I might look like a helicopter mom, controlling what he eats, scheduling out his day; but the reality is a lot of damage can be done with just one piece of red candy.

We might look like we have awesome toys; but the reality is they all have a therapeutic purpose.

I might look like a common housewife; but the reality is I know the definitions of “proprioceptive,” “vestibular,” “executive function” and so many more that they’re as common to me as “playdate” and “laundry.”

It might look like a “typical” childhood behavior to you; but the reality is that it affects his ability to function.

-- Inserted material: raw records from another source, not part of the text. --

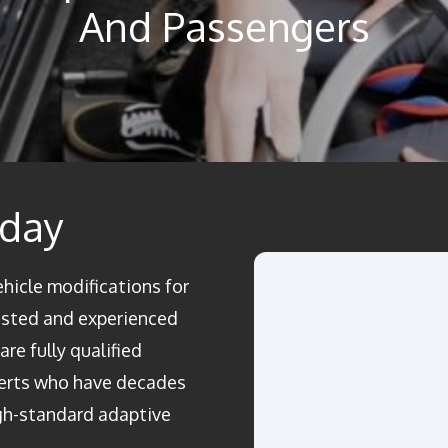
And Passengers
oday
ehicle modifications for
rusted and experienced
re fully qualified
perts who have decades
igh-standard adaptive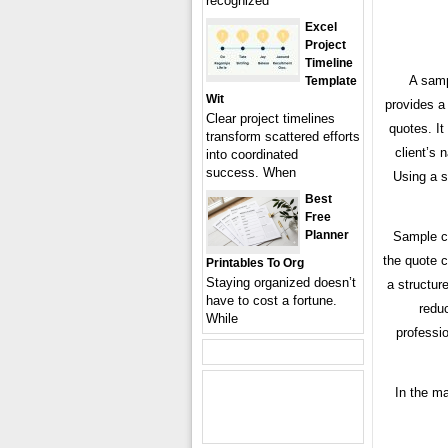
recognized
Excel
Project
Timeline
A samp
Template
Wit
provides a
Clear project timelines
quotes. It
transform scattered efforts
client’s 
into coordinated
success. When
Using a s
Best
Free
Planner
Sample ca
the quote c
Printables To Org
Staying organized doesn’t
a structur
have to cost a fortune.
redu
While
professi
In the ma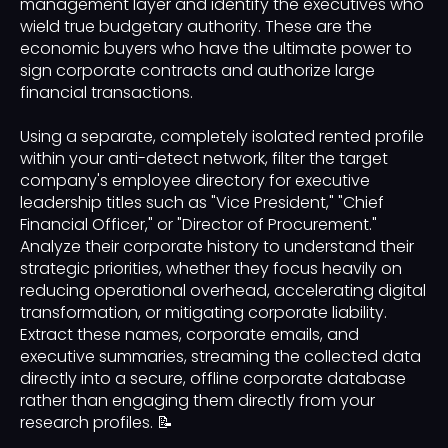
management layer and identify the executives who
wield true budgetary authority. These are the
economic buyers who have the ultimate power to
sign corporate contracts and authorize large
financial transactions.
Using a separate, completely isolated rented profile
within your anti-detect network, filter the target
company's employee directory for executive
leadership titles such as "Vice President," "Chief
Financial Officer," or "Director of Procurement."
Analyze their corporate history to understand their
strategic priorities, whether they focus heavily on
reducing operational overhead, accelerating digital
transformation, or mitigating corporate liability.
Extract these names, corporate emails, and
executive summaries, streaming the collected data
directly into a secure, offline corporate database
rather than engaging them directly from your
research profiles. 📝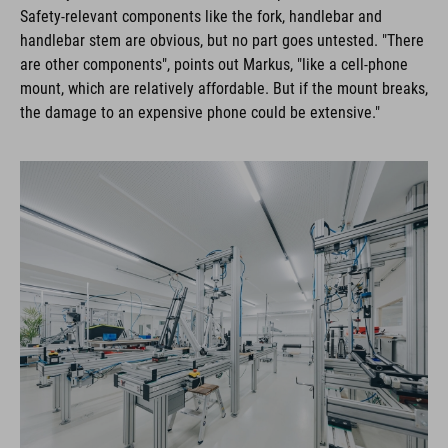
Safety-relevant components like the fork, handlebar and
handlebar stem are obvious, but no part goes untested. "There
are other components", points out Markus, "like a cell-phone
mount, which are relatively affordable. But if the mount breaks,
the damage to an expensive phone could be extensive."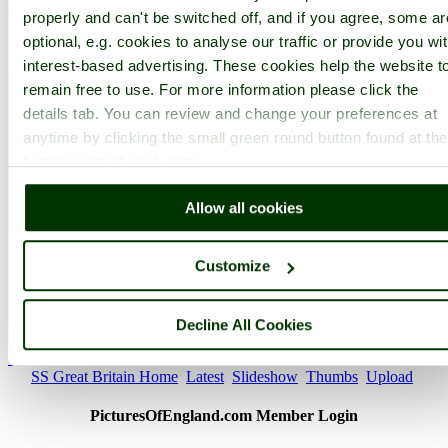
properly and can't be switched off, and if you agree, some ar
optional, e.g. cookies to analyse our traffic or provide you wi
interest-based advertising. These cookies help the website t
remain free to use. For more information please click the
details tab. You can review and change your preferences at
anytime by clicking the small green round button found at the
bottom right of each page.
Allow all cookies
Customize
Decline All Cookies
SS Great Britain - by
victorian67
©
< Prev
1
...
97
98
...
118
Next >
SS Great Britain Home
Latest
Slideshow
Thumbs
Upload
PicturesOfEngland.com Member Login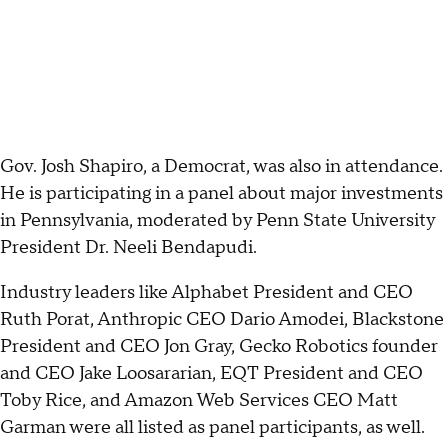
Gov. Josh Shapiro, a Democrat, was also in attendance.
He is participating in a panel about major investments
in Pennsylvania, moderated by Penn State University
President Dr. Neeli Bendapudi.
Industry leaders like Alphabet President and CEO
Ruth Porat, Anthropic CEO Dario Amodei, Blackstone
President and CEO Jon Gray, Gecko Robotics founder
and CEO Jake Loosararian, EQT President and CEO
Toby Rice, and Amazon Web Services CEO Matt
Garman were all listed as panel participants, as well.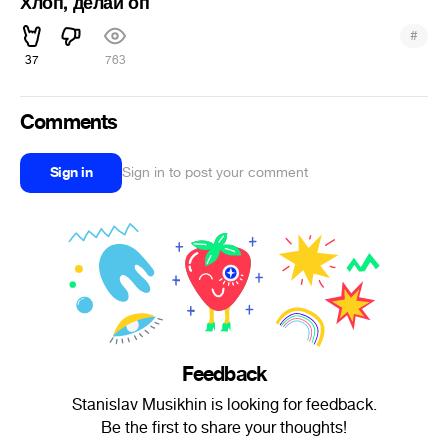
Хлоп, делай оп
#
37
763
Comments
Sign in
Sign in to post your comment
Feedback
Stanislav Musikhin is looking for feedback.
Be the first to share your thoughts!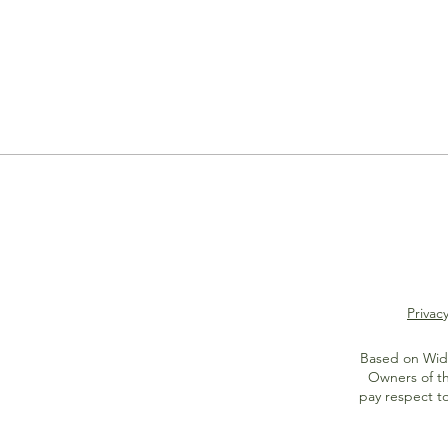
Privacy
Based on Widi
Owners of th
pay respect t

I might look like a bad mom for forgetting to bring his snack again; but the reality is I remember to bring his chewie, and that’s essential.

It might look like we’re just enjoying the playground or the pool; but the reality is I’m challenging him to get extra sensory input every chance I can.

It might look like a tantrum; but the reality is it’s a meltdown, and he desperately needs help to regain control.

I might look like I’m enjoying our large social gathering; but the reality is I’m trying to imagine what all the noise and chaos feels like to my son, wondering what might overwhelm him and how I can prevent it.

It might look like I’m exhausted, frazzled and on the edge of losing my cool, but the reality is I’m a mom of a child with sensory processing disorder.

The reality is my son is incredibly smart and ridiculously stubborn.

The reality is my son thinks in such a unique and creative way.

The reality is my son is one of my best friends.

The reality is my son is a blessing to our entire family.